Lean into that. Find the bargains by searching for the stuff, not paying for the previous variance-influenced statistics. Some organizations build these guys out of spare parts - thinking specifically about the Seattle Mariners here - but either way, you can search the available player pool for this exact skill.
Let’s Moneyball this thing.
I understand the risk in this approach - we just watched a season where a substandard Braves pen blew several leads and cost the team wins on the scoreboard. And that was with the game’s fourth-most expensive bullpen at $26.63M. The only pricier armbarns were the Dodgers ($32.4M), Mets ($32.89M), and the Reds ($36.89M, largely because they were using Nick Martinez and his $21.05M Qualifiyng Offer salary in relief.)
But most of those bullpens weren’t very good, either. LA’s bullpen ERA was 21st in baseball and they mostly stuck to using starters in relief during the postseason. New York’s bullpen was roughly average at 15th in MLB and the Reds came in just above them, in 14th place at a 3.89, but with the 6th-fewest innings of any bullpen in MLB.
If spending precious free agency dollars doesn’t guarantee success in the bullpen, don’t spend it there. Go find undervalued guys with good stuff and spend the money on everyday position players, like a shortstop and another rotational bat for the outfield.

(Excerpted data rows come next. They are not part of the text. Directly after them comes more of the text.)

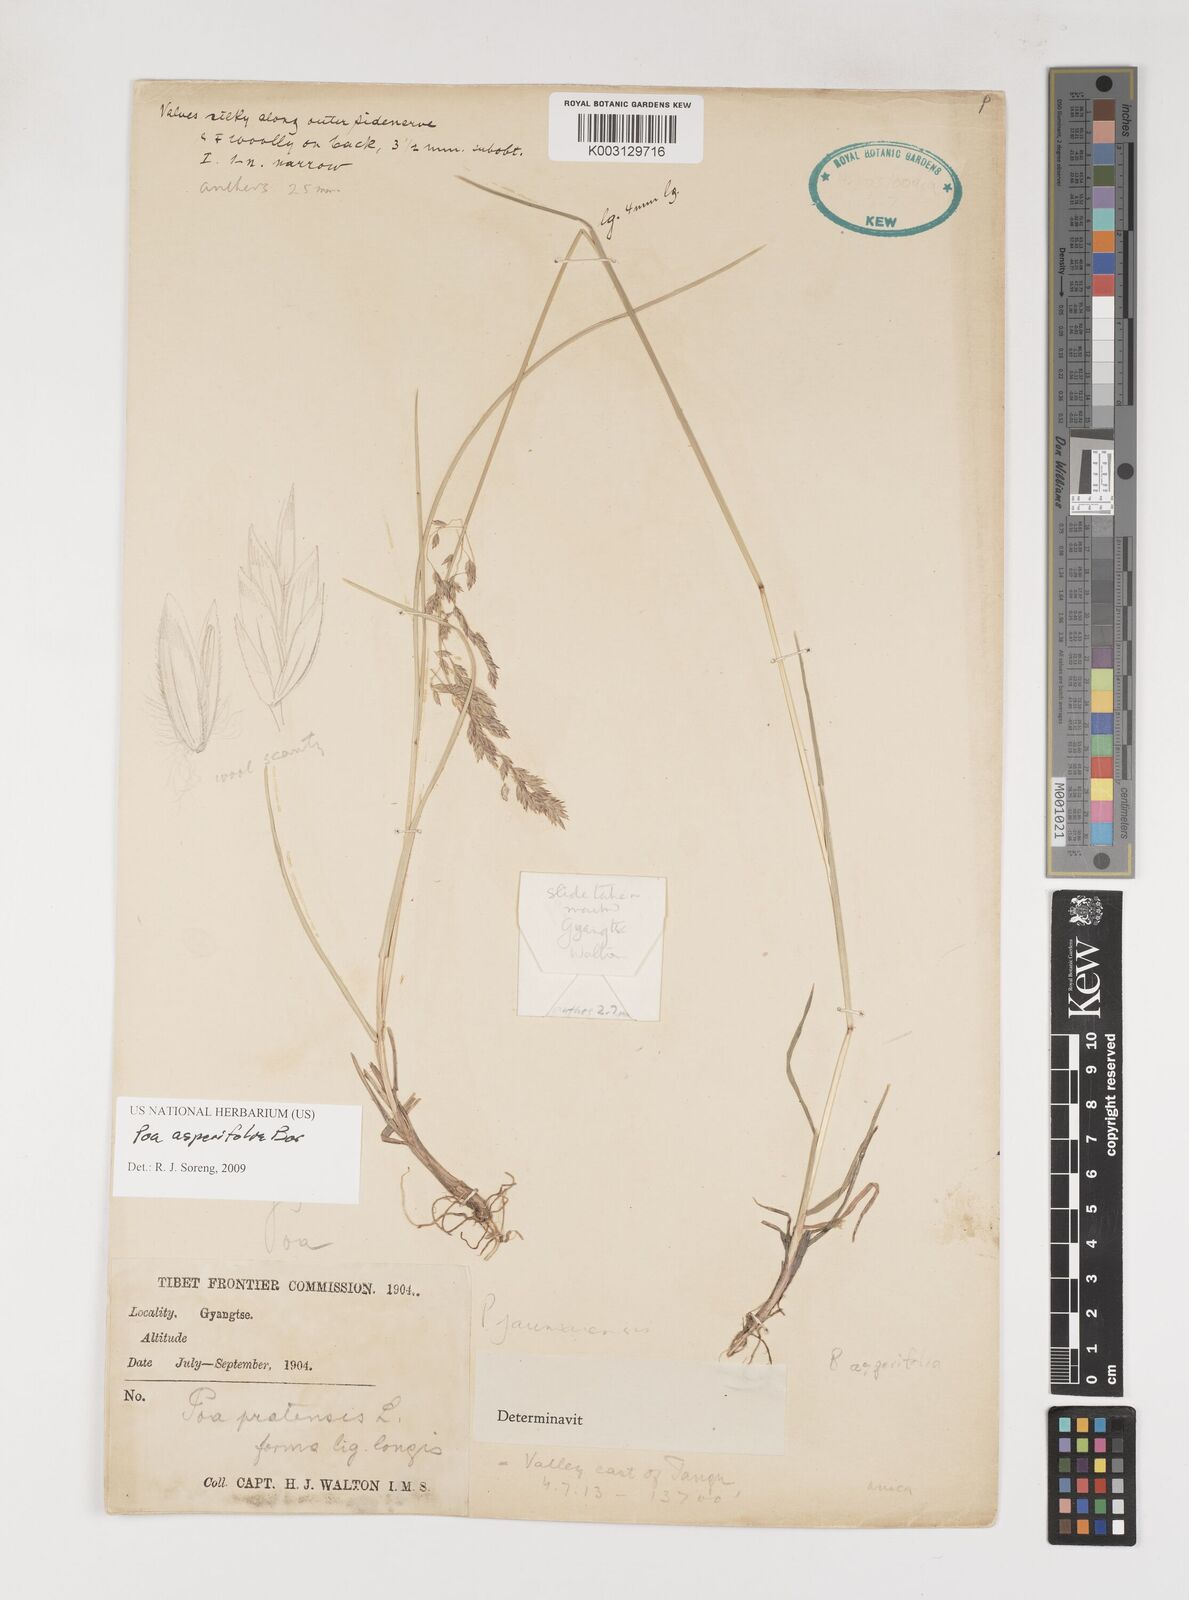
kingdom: Plantae
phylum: Tracheophyta
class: Liliopsida
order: Poales
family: Poaceae
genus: Poa
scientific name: Poa asperifolia
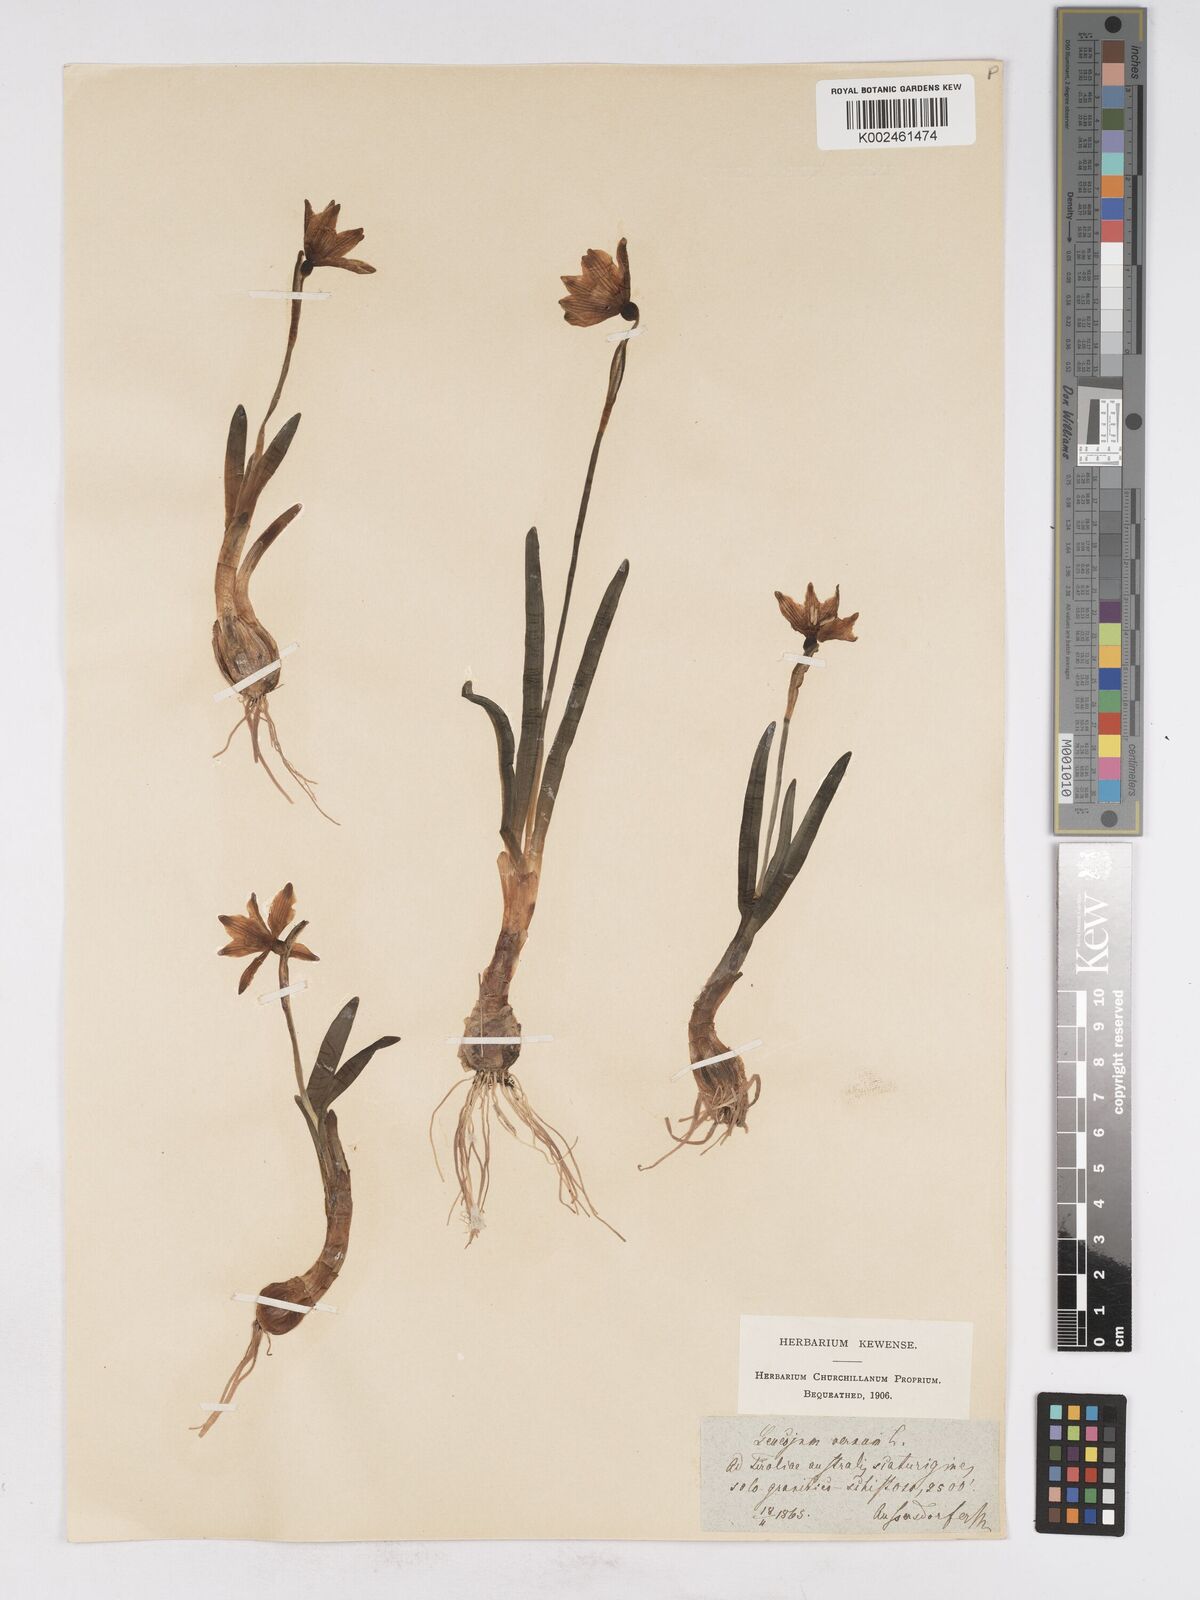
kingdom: Plantae
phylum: Tracheophyta
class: Liliopsida
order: Asparagales
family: Amaryllidaceae
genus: Leucojum
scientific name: Leucojum vernum
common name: Spring snowflake
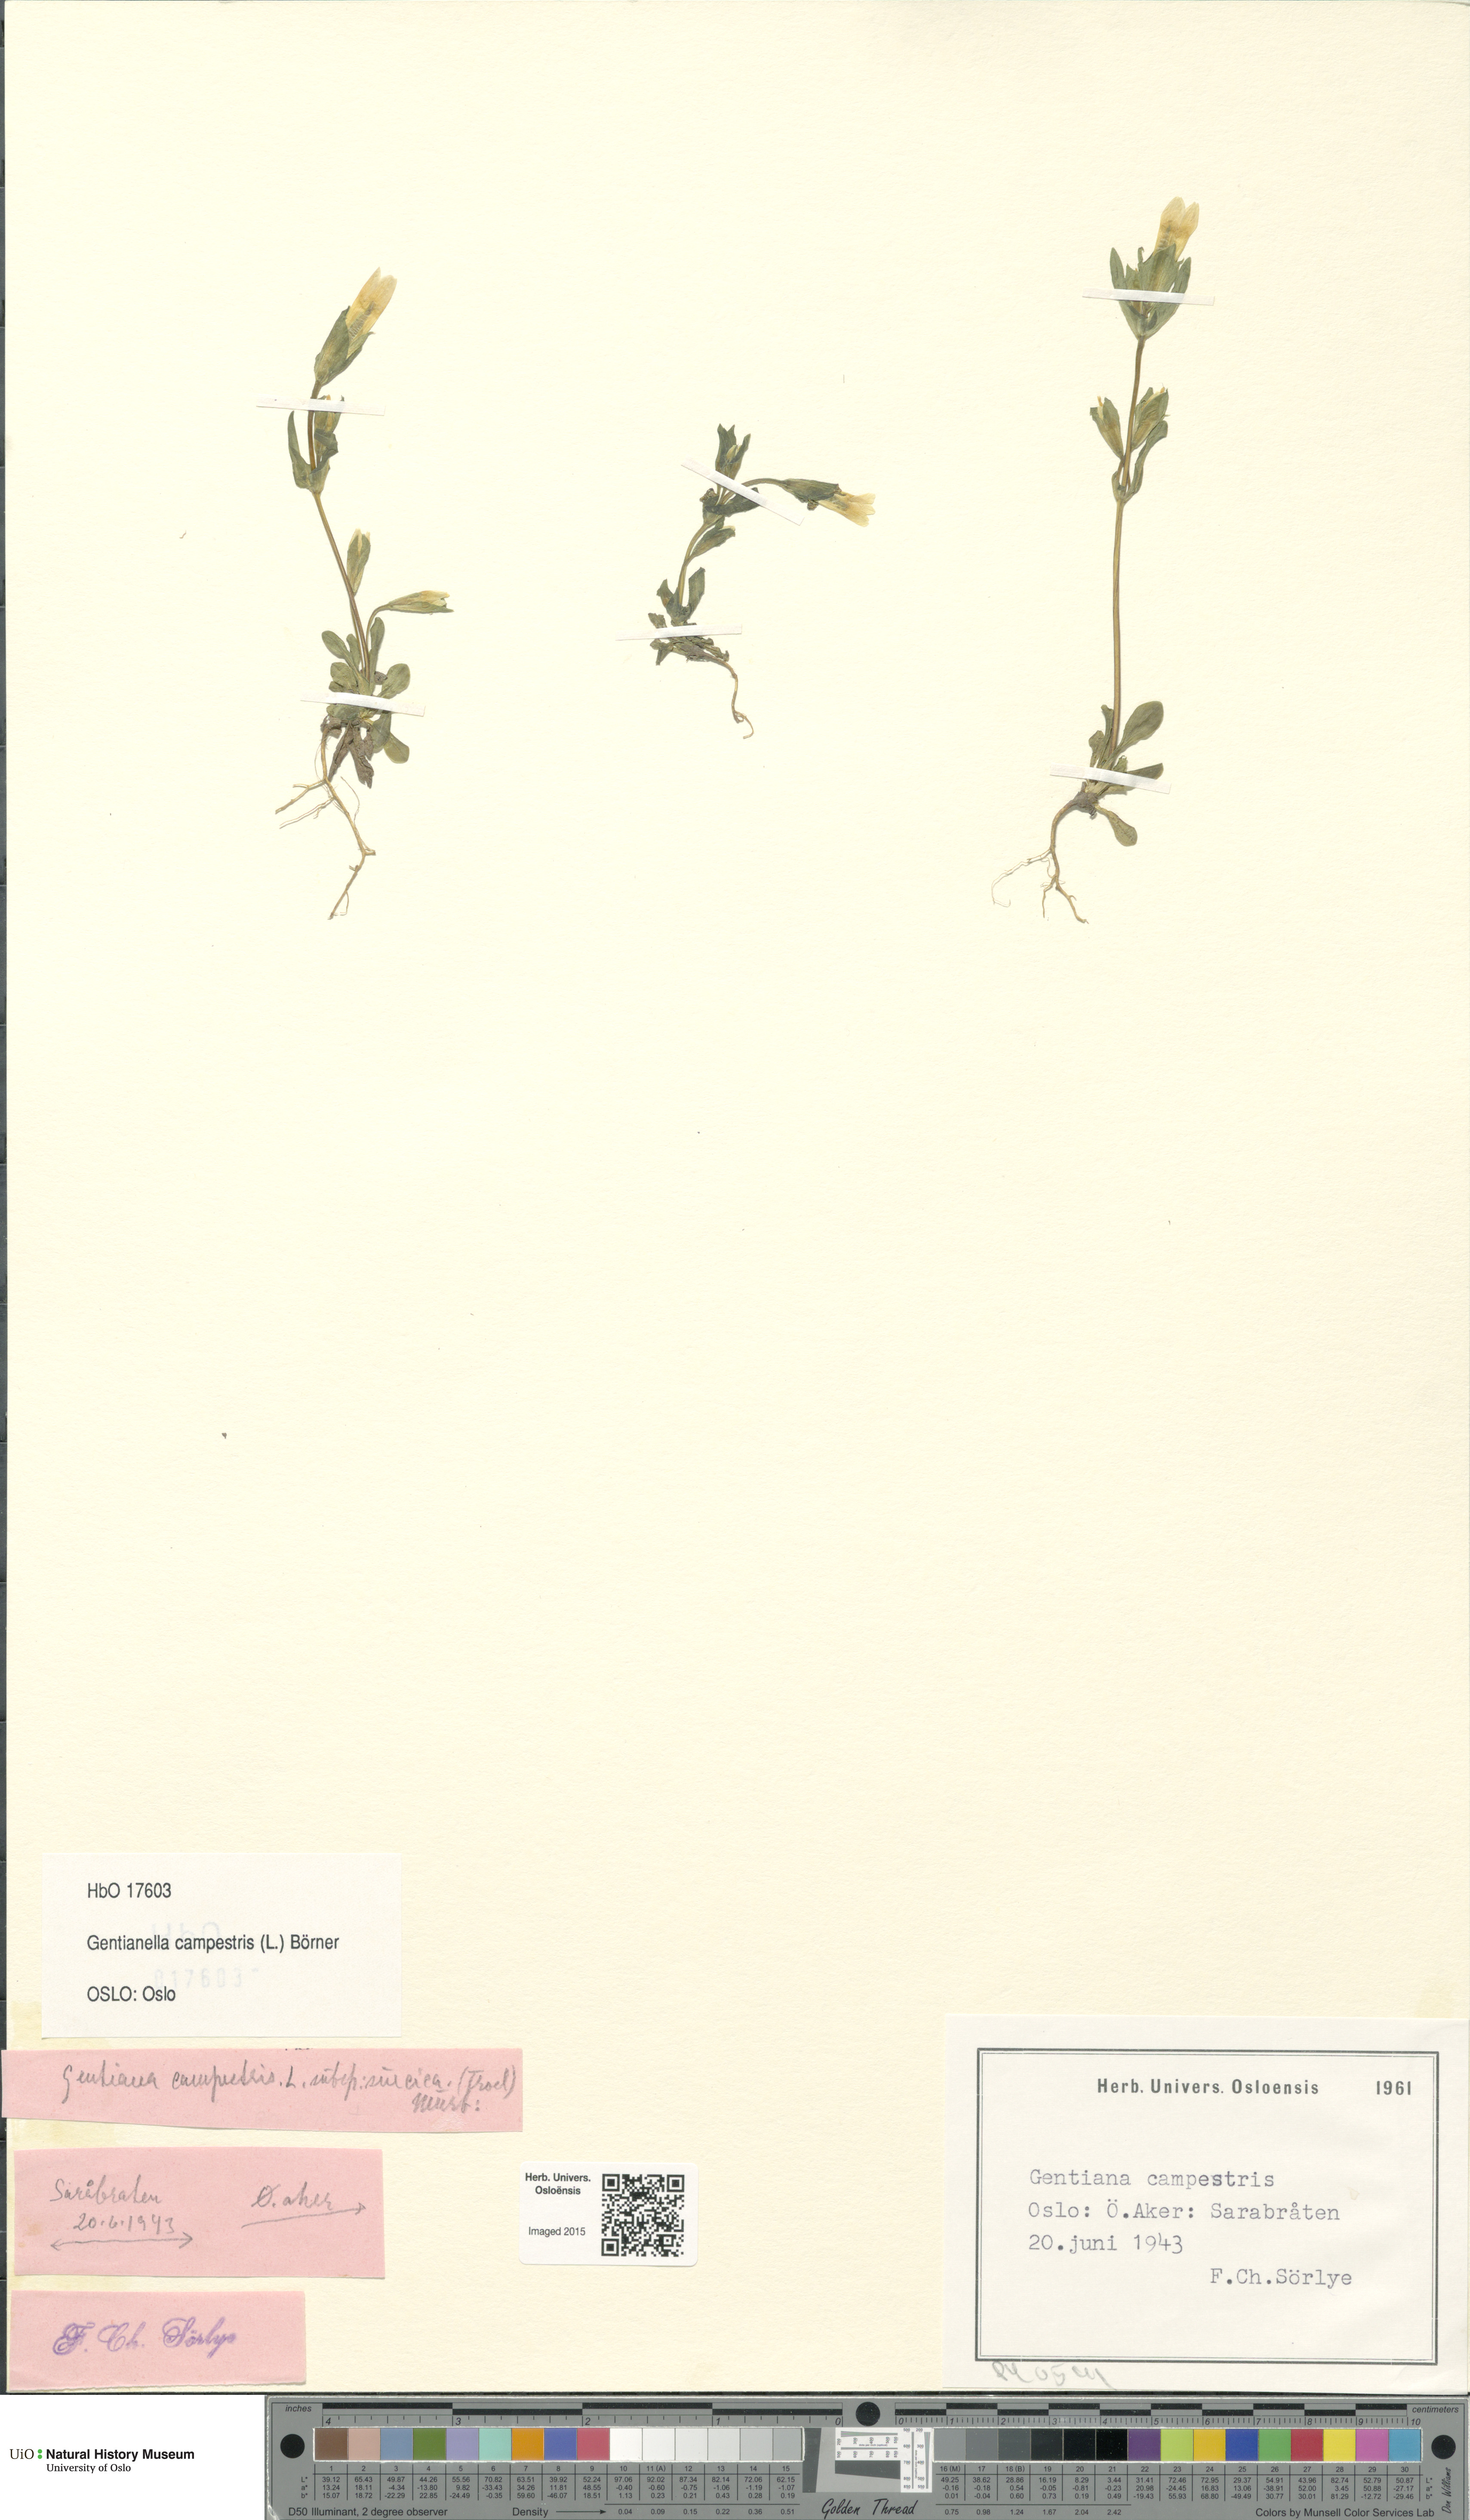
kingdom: Plantae
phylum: Tracheophyta
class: Magnoliopsida
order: Gentianales
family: Gentianaceae
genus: Gentianella
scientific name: Gentianella campestris
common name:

An R-squared value of .49, for you statistics nerds
Two of the three runs came via a Willson Contreras homer, and yes, it was on a slider
Yes, on a slider




Continue this trend of newsletters and you will get hired by AA.
Good stuff, novel way of looking at the bullpen. Regardless of analytics, I still don't see how AA hangs on to Bummer and scraps Kinley (will he try to resign him ? I would not be surprised to see another team grab him first.)